Exercise directions.
Print the records below exactly as they appear. Omit all pictures.

Before-and-after page screenshots:
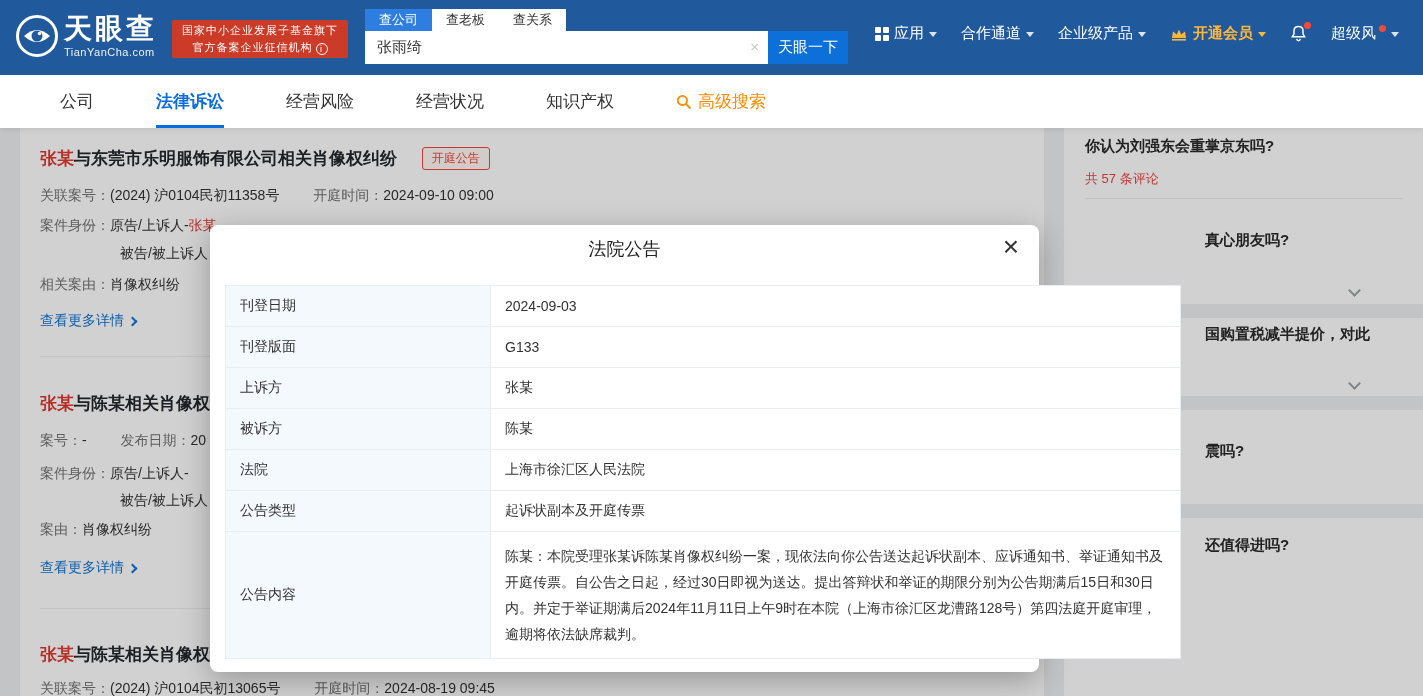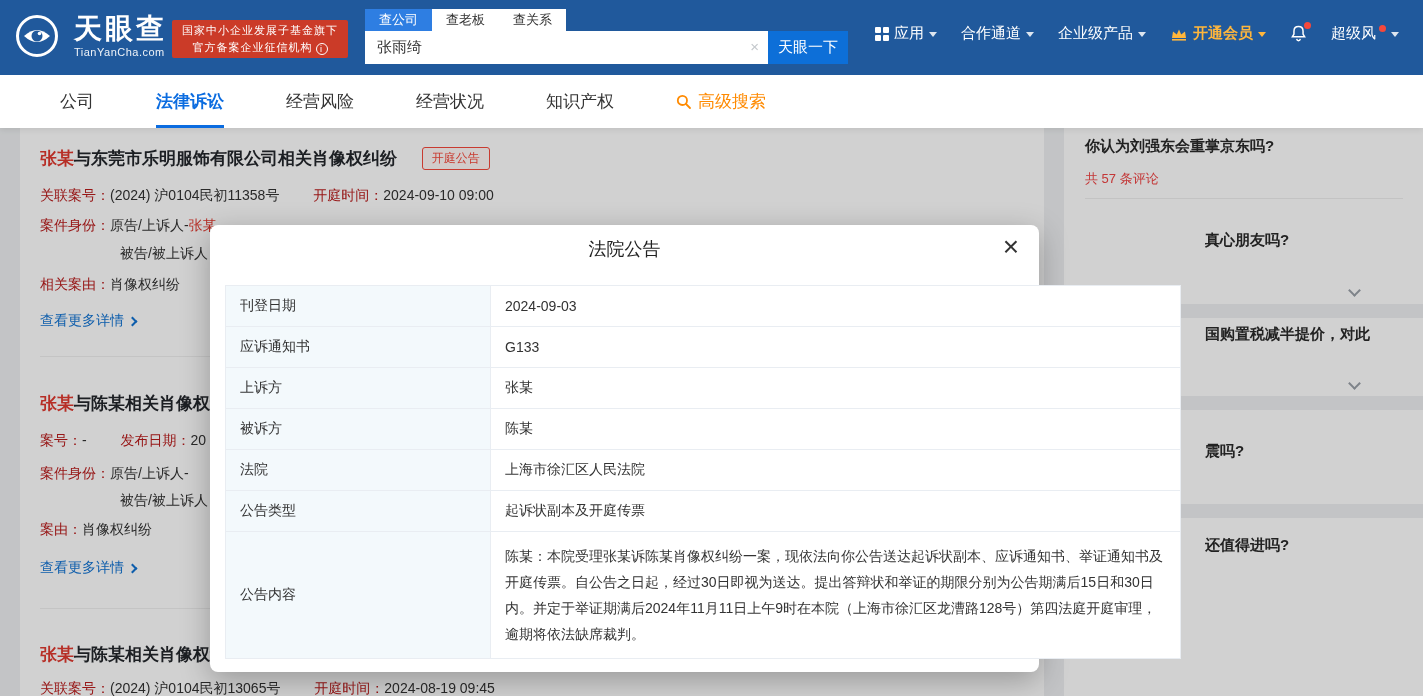--- a/index.html
+++ b/index.html
@@ -1,21 +1,21 @@
 <!DOCTYPE html>
 <html><head>
 <meta charset="utf-8">
 <style>
   * { margin:0; padding:0; box-sizing:border-box; }
   body { font-family:"Liberation Sans","DejaVu Sans",sans-serif; background:#fff; }
   .page { position:relative; width:1423px; height:696px; overflow:hidden; background:#eef0f2; }
 
   
   .topbar { position:absolute; top:0; left:0; width:100%; height:75px; background:#20599c; z-index:3; }
-  .logo { position:absolute; left:14px; top:13px; display:flex; align-items:center; gap:14px; color:#fff; cursor:pointer; }
+  .logo { position:absolute; left:14px; top:13px; display:flex; align-items:center; gap:4px; color:#fff; cursor:pointer; }
   .logo-text .brand { font-size:28px; font-weight:bold; letter-spacing:3px; line-height:30px; }
   .logo-text .domain { font-size:11px; opacity:.92; letter-spacing:.5px; margin-top:2px; }
   .gov-badge { position:absolute; left:172px; top:20px; background:#cb3b28; color:#fff; font-size:11px; line-height:17px; padding:2px 10px; text-align:center; border-radius:2px; letter-spacing:1px; }
   .info-i { display:inline-block; width:12px; height:12px; border:1px solid #fff; border-radius:50%; font-size:9px; line-height:10px; text-align:center; vertical-align:-1px; margin-left:3px; }
 
   .search-area { position:absolute; left:365px; top:9px; }
   .search-tabs { display:flex; height:22px; width:fit-content; background:#fff; }
   .stab { padding:0 14px; font-size:13px; line-height:22px; color:#333; cursor:pointer; }
   .stab.active { background:#2e7ee2; color:#fff; }
   .search-row { display:flex; }
@@ -41,21 +41,21 @@
   .subnav-item.accent { color:#ff8a00; }
 
   
   .content { position:absolute; top:128px; left:0; width:100%; height:568px; background:#eef0f2; }
   .main-card { position:absolute; left:20px; top:0; width:1024px; height:568px; background:#fff; }
   .row { position:absolute; left:20px; white-space:nowrap; }
   .res-title { font-size:17px; font-weight:bold; color:#23262b; cursor:pointer; }
   .hl { color:#e0392f; }
   .tag { display:inline-block; margin-left:20px; border:1px solid #f5483b; color:#f5483b; font-size:12px; font-weight:normal; padding:2px 9px; border-radius:3px; background:#fff8f7; vertical-align:2px; }
   .meta { font-size:14px; }
-  .lbl { color:#b91c1c; }
+  .lbl { color:#737373; }
   .val { color:#333; }
   .gap { margin-left:30px; }
   .more { font-size:14px; color:#1273d2; cursor:pointer; display:flex; align-items:center; gap:5px; }
   .arr-r { width:7px; height:7px; border-right:2px solid #1273d2; border-bottom:2px solid #1273d2; transform:rotate(-45deg); margin-top:1px; }
   .divider { position:absolute; left:20px; width:984px; border-top:1px solid #efefef; }
 
   
   .sidebar { position:absolute; left:1064px; top:0; width:359px; height:568px; background:#fff; }
   .sb { position:absolute; white-space:nowrap; }
   .sb-q { font-size:15px; font-weight:bold; color:#2a2a2a; cursor:pointer; }
@@ -254,21 +254,21 @@
       <colgroup>
           <col style="width:265px">
           <col>
         </colgroup>
       <tbody>
         <tr>
           <td class="t-label">刊登日期</td>
           <td class="t-value">2024-09-03</td>
         </tr>
         <tr>
-          <td class="t-label">应诉通知书</td>
+          <td class="t-label">刊登版面</td>
           <td class="t-value">G133</td>
         </tr>
         <tr>
           <td class="t-label">上诉方</td>
           <td class="t-value">张某</td>
         </tr>
         <tr>
           <td class="t-label">被诉方</td>
           <td class="t-value">陈某</td>
         </tr>

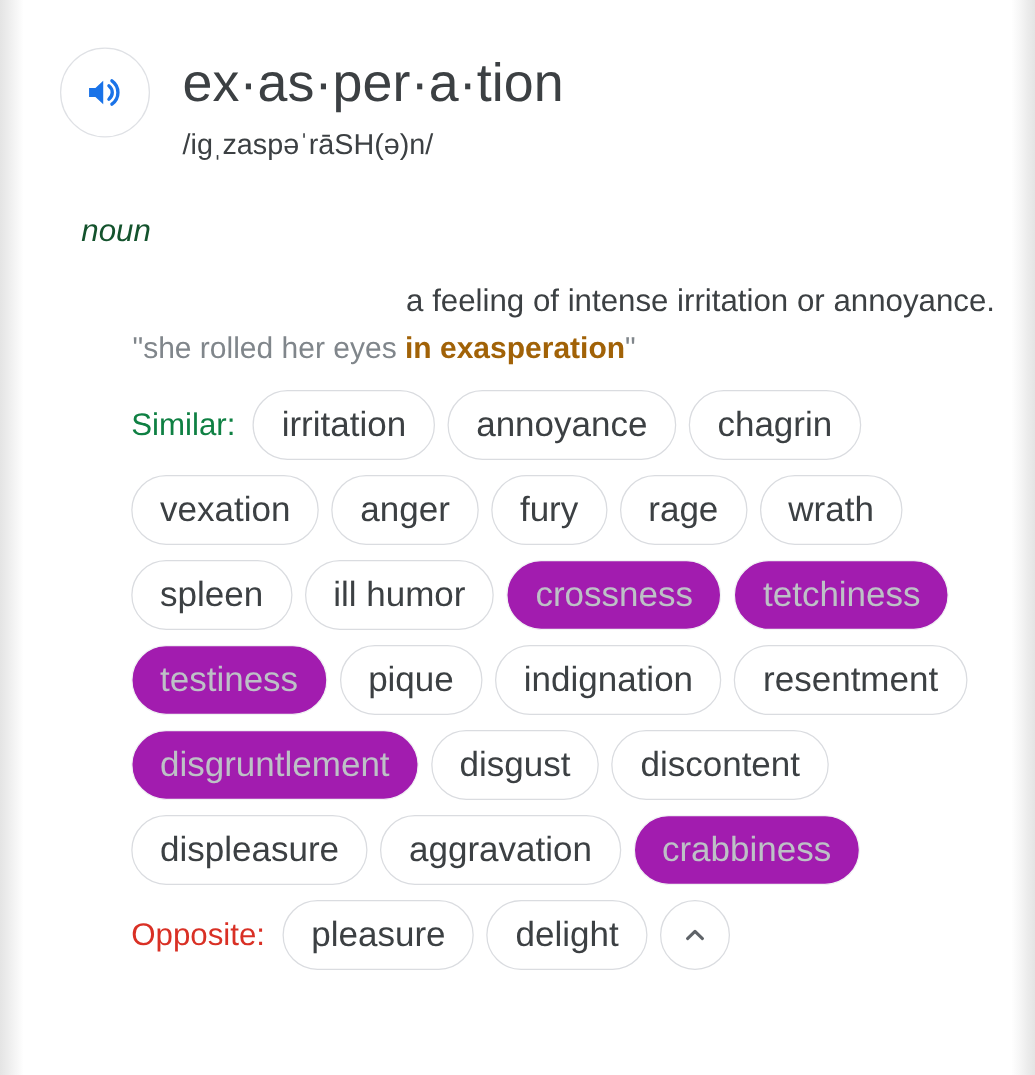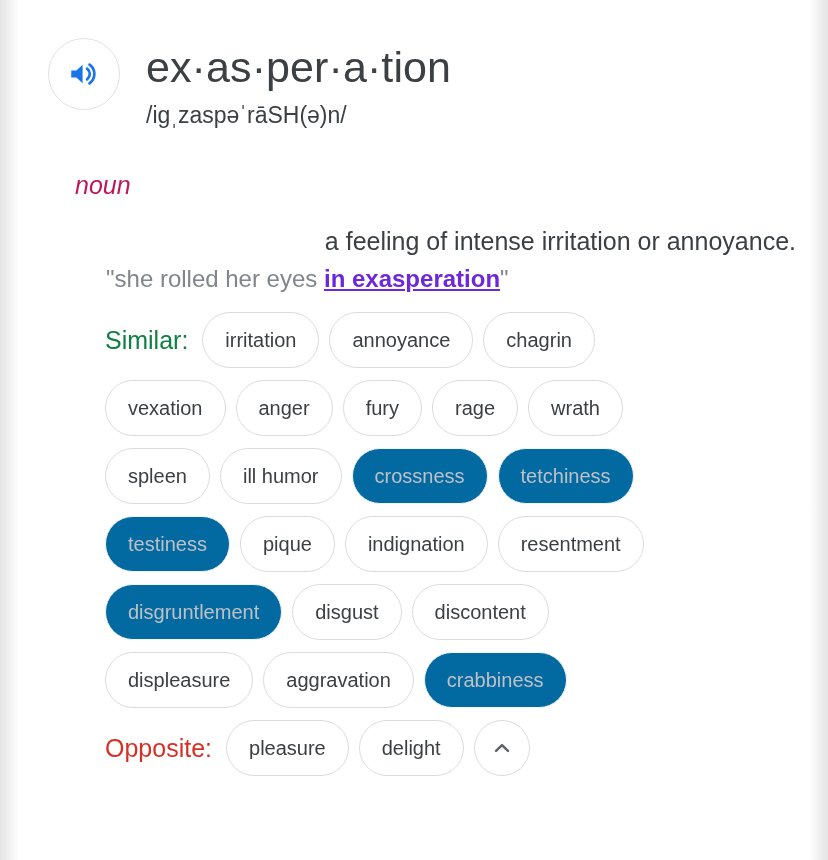--- a/index.html
+++ b/index.html
@@ -70,25 +70,25 @@
     font-size: 23px;
     line-height: 34px;
     color: #3c4043;
     margin-top: 4px;
     white-space: nowrap;
   }
 
   
   .pos {
     position: absolute;
-    left: 56px;
+    left: 46px;
     top: 169px;
     font-size: 25px;
     font-style: italic;
-    color: #be185d;
+    color: #14532d;
     line-height: 32px;
   }
   .sense {
     position: absolute;
     left: 87px;
     top: 224px;
     width: 690px;
   }
   .definition {
     font-size: 25px;
@@ -96,21 +96,21 @@
     color: #3c4043;
     text-align: right;
   }
   .example {
     font-size: 24px;
     line-height: 34px;
     color: #80868b;
     margin-top: 4px;
     white-space: nowrap;
   }
-  .example b { color: #6d28d9; font-weight: bold; text-decoration: underline; }
+  .example b { color: #a16207; font-weight: bold; }
 
   
   .thes {
     position: absolute;
     left: 86px;
     top: 312px;
     width: 700px;
   }
   .chip-row {
     display: flex;
@@ -126,32 +126,32 @@
     white-space: nowrap;
     flex: none;
   }
   .row-label.similar { color: #0f8043; }
   .row-label.opposite { color: #d93025; }
   .chip {
     height: 56px;
     line-height: 54px;
     border-radius: 28px;
     padding: 0 22px;
-    font-size: 20px;
+    font-size: 28px;
     color: #3c4043;
     background: #ffffff;
     border: 1px solid #dadce0;
     box-sizing: border-box;
     margin-right: 10px;
     white-space: nowrap;
     cursor: pointer;
     flex: none;
   }
   .chip.muted {
-    background: #0369a1;
+    background: #a21caf;
     border: 1px solid #f1f3f4;
     color: #bdc1c6;
   }
   .collapse-btn {
     width: 56px;
     height: 56px;
     border-radius: 50%;
     border: 1px solid #dadce0;
     background: #ffffff;
     box-sizing: border-box;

Response to this task.
--- a/index.html
+++ b/index.html
@@ -1,21 +1,21 @@
 <!DOCTYPE html>
 <html><head>
 <meta charset="utf-8">
 <style>
   * { margin:0; padding:0; box-sizing:border-box; }
   body { font-family:"Liberation Sans","DejaVu Sans",sans-serif; background:#fff; }
   .page { position:relative; width:1423px; height:696px; overflow:hidden; background:#eef0f2; }
 
   
   .topbar { position:absolute; top:0; left:0; width:100%; height:75px; background:#20599c; z-index:3; }
-  .logo { position:absolute; left:14px; top:13px; display:flex; align-items:center; gap:14px; color:#fff; cursor:pointer; }
+  .logo { position:absolute; left:14px; top:13px; display:flex; align-items:center; gap:4px; color:#fff; cursor:pointer; }
   .logo-text .brand { font-size:28px; font-weight:bold; letter-spacing:3px; line-height:30px; }
   .logo-text .domain { font-size:11px; opacity:.92; letter-spacing:.5px; margin-top:2px; }
   .gov-badge { position:absolute; left:172px; top:20px; background:#cb3b28; color:#fff; font-size:11px; line-height:17px; padding:2px 10px; text-align:center; border-radius:2px; letter-spacing:1px; }
   .info-i { display:inline-block; width:12px; height:12px; border:1px solid #fff; border-radius:50%; font-size:9px; line-height:10px; text-align:center; vertical-align:-1px; margin-left:3px; }
 
   .search-area { position:absolute; left:365px; top:9px; }
   .search-tabs { display:flex; height:22px; width:fit-content; background:#fff; }
   .stab { padding:0 14px; font-size:13px; line-height:22px; color:#333; cursor:pointer; }
   .stab.active { background:#2e7ee2; color:#fff; }
   .search-row { display:flex; }
@@ -41,21 +41,21 @@
   .subnav-item.accent { color:#ff8a00; }
 
   
   .content { position:absolute; top:128px; left:0; width:100%; height:568px; background:#eef0f2; }
   .main-card { position:absolute; left:20px; top:0; width:1024px; height:568px; background:#fff; }
   .row { position:absolute; left:20px; white-space:nowrap; }
   .res-title { font-size:17px; font-weight:bold; color:#23262b; cursor:pointer; }
   .hl { color:#e0392f; }
   .tag { display:inline-block; margin-left:20px; border:1px solid #f5483b; color:#f5483b; font-size:12px; font-weight:normal; padding:2px 9px; border-radius:3px; background:#fff8f7; vertical-align:2px; }
   .meta { font-size:14px; }
-  .lbl { color:#b91c1c; }
+  .lbl { color:#737373; }
   .val { color:#333; }
   .gap { margin-left:30px; }
   .more { font-size:14px; color:#1273d2; cursor:pointer; display:flex; align-items:center; gap:5px; }
   .arr-r { width:7px; height:7px; border-right:2px solid #1273d2; border-bottom:2px solid #1273d2; transform:rotate(-45deg); margin-top:1px; }
   .divider { position:absolute; left:20px; width:984px; border-top:1px solid #efefef; }
 
   
   .sidebar { position:absolute; left:1064px; top:0; width:359px; height:568px; background:#fff; }
   .sb { position:absolute; white-space:nowrap; }
   .sb-q { font-size:15px; font-weight:bold; color:#2a2a2a; cursor:pointer; }
@@ -254,21 +254,21 @@
       <colgroup>
           <col style="width:265px">
           <col>
         </colgroup>
       <tbody>
         <tr>
           <td class="t-label">刊登日期</td>
           <td class="t-value">2024-09-03</td>
         </tr>
         <tr>
-          <td class="t-label">应诉通知书</td>
+          <td class="t-label">刊登版面</td>
           <td class="t-value">G133</td>
         </tr>
         <tr>
           <td class="t-label">上诉方</td>
           <td class="t-value">张某</td>
         </tr>
         <tr>
           <td class="t-label">被诉方</td>
           <td class="t-value">陈某</td>
         </tr>

--- a/index.html
+++ b/index.html
@@ -70,25 +70,25 @@
     font-size: 23px;
     line-height: 34px;
     color: #3c4043;
     margin-top: 4px;
     white-space: nowrap;
   }
 
   
   .pos {
     position: absolute;
-    left: 56px;
+    left: 46px;
     top: 169px;
     font-size: 25px;
     font-style: italic;
-    color: #be185d;
+    color: #14532d;
     line-height: 32px;
   }
   .sense {
     position: absolute;
     left: 87px;
     top: 224px;
     width: 690px;
   }
   .definition {
     font-size: 25px;
@@ -96,21 +96,21 @@
     color: #3c4043;
     text-align: right;
   }
   .example {
     font-size: 24px;
     line-height: 34px;
     color: #80868b;
     margin-top: 4px;
     white-space: nowrap;
   }
-  .example b { color: #6d28d9; font-weight: bold; text-decoration: underline; }
+  .example b { color: #a16207; font-weight: bold; }
 
   
   .thes {
     position: absolute;
     left: 86px;
     top: 312px;
     width: 700px;
   }
   .chip-row {
     display: flex;
@@ -126,32 +126,32 @@
     white-space: nowrap;
     flex: none;
   }
   .row-label.similar { color: #0f8043; }
   .row-label.opposite { color: #d93025; }
   .chip {
     height: 56px;
     line-height: 54px;
     border-radius: 28px;
     padding: 0 22px;
-    font-size: 20px;
+    font-size: 28px;
     color: #3c4043;
     background: #ffffff;
     border: 1px solid #dadce0;
     box-sizing: border-box;
     margin-right: 10px;
     white-space: nowrap;
     cursor: pointer;
     flex: none;
   }
   .chip.muted {
-    background: #0369a1;
+    background: #a21caf;
     border: 1px solid #f1f3f4;
     color: #bdc1c6;
   }
   .collapse-btn {
     width: 56px;
     height: 56px;
     border-radius: 50%;
     border: 1px solid #dadce0;
     background: #ffffff;
     box-sizing: border-box;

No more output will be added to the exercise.